**Work item**
Reproduce word for word the lines of the material below, from the line with "a risk-free borrower, investors" up to and including the line with "not intended as".

[Dataset entries]
--- START ---
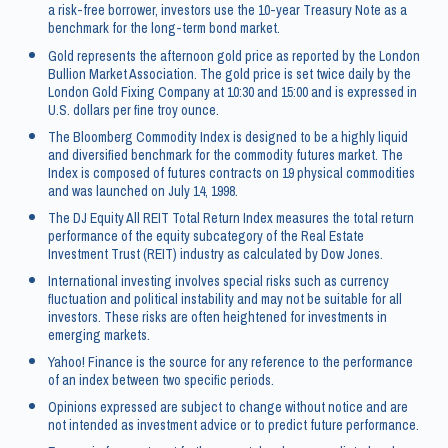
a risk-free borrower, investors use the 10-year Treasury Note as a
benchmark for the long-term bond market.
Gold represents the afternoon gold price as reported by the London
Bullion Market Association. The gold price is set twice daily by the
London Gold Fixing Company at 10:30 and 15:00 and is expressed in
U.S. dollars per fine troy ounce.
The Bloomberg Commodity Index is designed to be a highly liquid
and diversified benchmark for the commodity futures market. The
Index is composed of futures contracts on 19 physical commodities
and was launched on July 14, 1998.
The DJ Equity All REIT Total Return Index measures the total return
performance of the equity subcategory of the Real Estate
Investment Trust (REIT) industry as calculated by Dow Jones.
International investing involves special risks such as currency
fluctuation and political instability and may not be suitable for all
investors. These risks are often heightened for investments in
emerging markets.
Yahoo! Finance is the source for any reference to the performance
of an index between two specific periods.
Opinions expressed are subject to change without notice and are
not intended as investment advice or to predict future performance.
--- END ---
--- START ---
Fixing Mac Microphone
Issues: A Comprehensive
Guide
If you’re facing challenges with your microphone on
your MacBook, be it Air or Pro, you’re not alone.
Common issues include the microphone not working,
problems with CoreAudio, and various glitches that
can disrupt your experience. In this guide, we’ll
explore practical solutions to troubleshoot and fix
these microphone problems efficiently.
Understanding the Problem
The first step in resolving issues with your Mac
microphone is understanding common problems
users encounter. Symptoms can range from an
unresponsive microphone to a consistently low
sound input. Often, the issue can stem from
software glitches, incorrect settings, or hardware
--- END ---
**Exercise answer**
a risk-free borrower, investors use the 10-year Treasury Note as a
benchmark for the long-term bond market.
Gold represents the afternoon gold price as reported by the London
Bullion Market Association. The gold price is set twice daily by the
London Gold Fixing Company at 10:30 and 15:00 and is expressed in
U.S. dollars per fine troy ounce.
The Bloomberg Commodity Index is designed to be a highly liquid
and diversified benchmark for the commodity futures market. The
Index is composed of futures contracts on 19 physical commodities
and was launched on July 14, 1998.
The DJ Equity All REIT Total Return Index measures the total return
performance of the equity subcategory of the Real Estate
Investment Trust (REIT) industry as calculated by Dow Jones.
International investing involves special risks such as currency
fluctuation and political instability and may not be suitable for all
investors. These risks are often heightened for investments in
emerging markets.
Yahoo! Finance is the source for any reference to the performance
of an index between two specific periods.
Opinions expressed are subject to change without notice and are
not intended as investment advice or to predict future performance.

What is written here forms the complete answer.